Прайсинг тоже слышал танцевальную музыку, доносившуюся снизу, из Желтого павильона, и музыка причиняла ему немыслимые мучения. Все, о чем он думал, было подчинено джазовым ритмам, синкопам Истмен-джазбанда, которые гремели на первом этаже и проникали сквозь стены отеля. Невозможно было найти ничего менее подходящего к тому, о чем всю ночь думал Прайсинг, чем эта музыка, игравшая ночь напролет.

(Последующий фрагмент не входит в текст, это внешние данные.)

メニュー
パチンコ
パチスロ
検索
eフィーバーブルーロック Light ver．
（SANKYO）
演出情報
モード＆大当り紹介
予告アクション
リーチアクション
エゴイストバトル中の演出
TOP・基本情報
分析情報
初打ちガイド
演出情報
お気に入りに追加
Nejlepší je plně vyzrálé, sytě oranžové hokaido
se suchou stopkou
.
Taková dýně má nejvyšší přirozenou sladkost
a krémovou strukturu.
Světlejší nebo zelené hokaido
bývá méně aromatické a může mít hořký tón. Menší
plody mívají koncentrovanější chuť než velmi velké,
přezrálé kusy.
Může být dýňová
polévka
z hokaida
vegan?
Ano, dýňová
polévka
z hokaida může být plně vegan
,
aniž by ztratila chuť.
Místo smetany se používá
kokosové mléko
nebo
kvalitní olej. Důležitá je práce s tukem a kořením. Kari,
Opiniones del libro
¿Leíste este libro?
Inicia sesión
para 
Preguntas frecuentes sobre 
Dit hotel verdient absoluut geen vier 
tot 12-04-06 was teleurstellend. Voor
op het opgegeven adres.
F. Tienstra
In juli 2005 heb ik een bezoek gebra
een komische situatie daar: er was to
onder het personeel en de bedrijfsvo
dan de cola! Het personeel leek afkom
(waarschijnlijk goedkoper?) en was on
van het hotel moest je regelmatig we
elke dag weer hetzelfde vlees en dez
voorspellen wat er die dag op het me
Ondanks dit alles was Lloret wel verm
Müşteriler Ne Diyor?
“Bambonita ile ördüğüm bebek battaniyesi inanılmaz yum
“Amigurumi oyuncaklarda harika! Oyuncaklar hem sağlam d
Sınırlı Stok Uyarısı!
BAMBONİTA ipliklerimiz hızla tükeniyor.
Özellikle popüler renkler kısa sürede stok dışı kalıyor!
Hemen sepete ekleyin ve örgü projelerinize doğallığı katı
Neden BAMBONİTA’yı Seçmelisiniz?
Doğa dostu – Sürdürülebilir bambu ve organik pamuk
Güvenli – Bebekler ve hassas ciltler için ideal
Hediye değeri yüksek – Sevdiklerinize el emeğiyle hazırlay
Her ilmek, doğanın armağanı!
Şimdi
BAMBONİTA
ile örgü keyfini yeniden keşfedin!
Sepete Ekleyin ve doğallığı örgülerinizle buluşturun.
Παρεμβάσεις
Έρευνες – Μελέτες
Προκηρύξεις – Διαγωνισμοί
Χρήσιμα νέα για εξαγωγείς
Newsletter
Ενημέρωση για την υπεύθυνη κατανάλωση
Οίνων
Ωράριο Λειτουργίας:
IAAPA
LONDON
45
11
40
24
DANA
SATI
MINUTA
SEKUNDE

«Со мной — все, — думал он. — Все кончено. В Манчестер не еду. Дело с Хемницем провалилось. Меня заберут в полицию. Допрос. Следствие. Необходимая оборона… Да, это была необходимая оборона. Ничего плохого со мной не случится. Но есть зато другое. Девка. Девку допросят. Я был у нее, я отпер дверь, она и сейчас открыта…» Прайсинг сидел в противоположном двери углу комнаты на довольно странном предмете меблировки — на корзине для грязного белья, к крышке которой было приделано мягкое сиденье. Люстру Прайсинг зажег, однако обернуться и посмотреть назад не отважился. Странно, необъяснимо, но он не мог пошевелиться, не мог отвести глаза от мертвого Гайгерна — Прайсингу казалось, что стоит ему отвернуться и взглянуть на открытую дверь в соседний номер, как в ту же секунду произойдет что-то ужасное.

Дверь была открыта. «Я не имею права ее закрыть. Здесь нельзя ничего трогать, пока не придет полиция. Завтра в газетах напишут, что я был в отеле с женщиной. Мамусик обо всем узнает. И девочки, да, и девочки тоже. Господи Боже мой, Господи Боже, что будет, что со мной будет? Мамусик подаст на развод, она таких вещей не понимает, она совсем ничего не понимает. Но она будет права, она будет абсолютно права, если подаст на развод. Такое не должно было случиться, не должно… Да как я теперь этими руками коснусь моих девочек?» Прайсинг посмотрел на свои лежавшие неподвижно руки, испачканные чернилами. Ему очень хотелось пойти в ванную и вымыть руки, но он не смел отвести взгляд от убитого. Где-то далеко-далеко играли «Хелло, беби!».